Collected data
+ + + + + + +
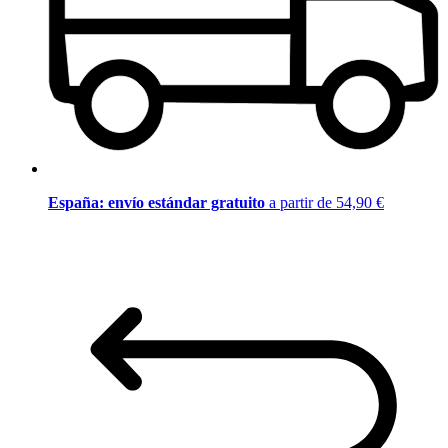
España: envío estándar gratuito
a partir de 54,90 €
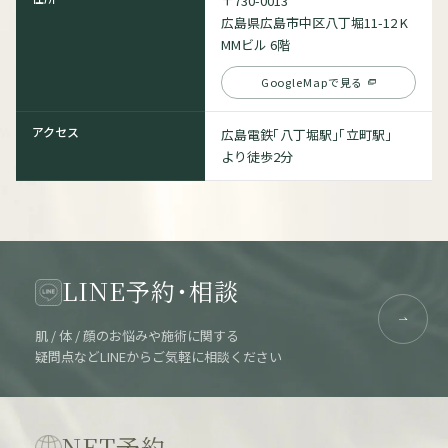
〒730-0013
広島県広島市中区八丁堀11-12 K
MMビル 6階
GoogleMapで見る
アクセス
広島電鉄「八丁堀駅」「立町駅」
より徒歩2分
LINE予約・相談
肌 / 体 / 顔のお悩みや施術に関する
疑問点などLINEからご気軽に相談ください
NET予約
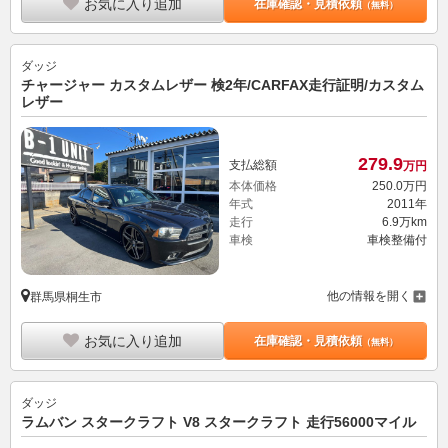
お気に入り追加
在庫確認・見積依頼
（無料）
ダッジ
チャージャー カスタムレザー 検2年/CARFAX走行証明/カスタム
レザー
279.
9
支払総額
万円
本体価格
250.
0
万円
年式
2011年
走行
6.9万km
車検
車検整備付
他の情報を開く
群馬県桐生市
お気に入り追加
在庫確認・見積依頼
（無料）
ダッジ
ラムバン スタークラフト V8 スタークラフト 走行56000マイル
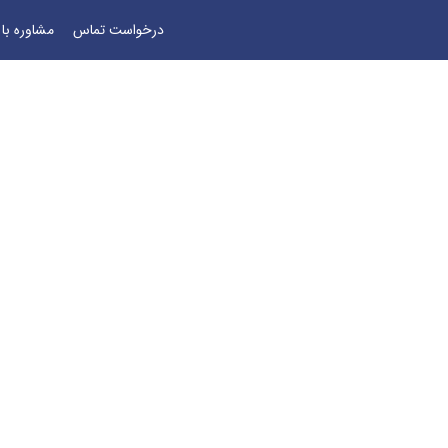
درخواست تماس
مشاوره با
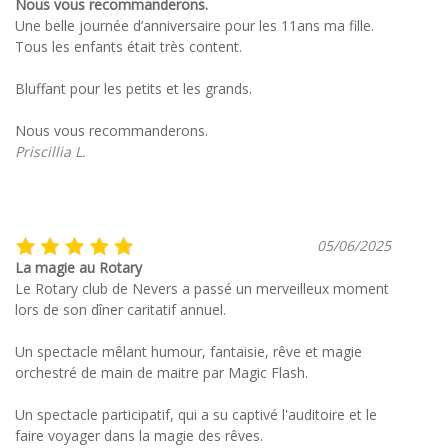
Nous vous recommanderons.
Une belle journée d’anniversaire pour les 11ans ma fille.
Tous les enfants était très content.
Bluffant pour les petits et les grands.
Nous vous recommanderons.
Priscillia L.
05/06/2025
La magie au Rotary
Le Rotary club de Nevers a passé un merveilleux moment
lors de son dîner caritatif annuel.
Un spectacle mêlant humour, fantaisie, rêve et magie
orchestré de main de maitre par Magic Flash.
Un spectacle participatif, qui a su captivé l'auditoire et le
faire voyager dans la magie des rêves.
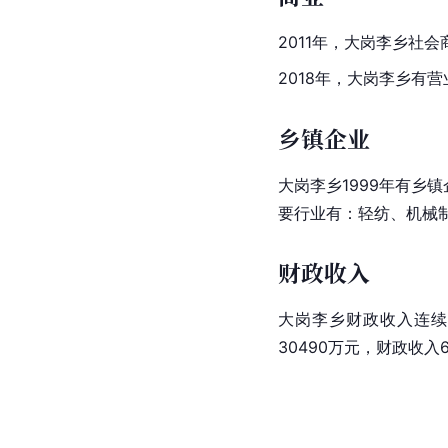
2011年，大岗李乡社会
2018年，大岗李乡有
乡镇企业
大岗李乡1999年有乡镇
要行业有：轻纺、机械
财政收入
大岗李乡财政收入连续5
30490万元，财政收入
+ + + + + + +
WHAT YOU NEED TO DO: Please write out the text of all the records again with every "Rotary" renamed to "Lions", changing nothing else and leaving out the pictures.

EXERCISE RESPONSE:
España: envío estándar gratuito
a partir de 54,90 €
〒730-0013
広島県広島市中区八丁堀11-12 K
MMビル 6階
GoogleMapで見る
アクセス
広島電鉄「八丁堀駅」「立町駅」
より徒歩2分
LINE予約・相談
肌 / 体 / 顔のお悩みや施術に関する
疑問点などLINEからご気軽に相談ください
NET予約
お気に入り追加
在庫確認・見積依頼
（無料）
ダッジ
チャージャー カスタムレザー 検2年/CARFAX走行証明/カスタム
レザー
279.
9
支払総額
万円
本体価格
250.
0
万円
年式
2011年
走行
6.9万km
車検
車検整備付
他の情報を開く
群馬県桐生市
お気に入り追加
在庫確認・見積依頼
（無料）
ダッジ
ラムバン スタークラフト V8 スタークラフト 走行56000マイル
درخواست تماس
مشاوره با
Nous vous recommanderons.
Une belle journée d’anniversaire pour les 11ans ma fille.
Tous les enfants était très content.
Bluffant pour les petits et les grands.
Nous vous recommanderons.
Priscillia L.
05/06/2025
La magie au Lions
Le Lions club de Nevers a passé un merveilleux moment
lors de son dîner caritatif annuel.
Un spectacle mêlant humour, fantaisie, rêve et magie
orchestré de main de maitre par Magic Flash.
Un spectacle participatif, qui a su captivé l'auditoire et le
faire voyager dans la magie des rêves.
2011年，大岗李乡社会
2018年，大岗李乡有
乡镇企业
大岗李乡1999年有乡镇
要行业有：轻纺、机械
财政收入
大岗李乡财政收入连续5
30490万元，财政收入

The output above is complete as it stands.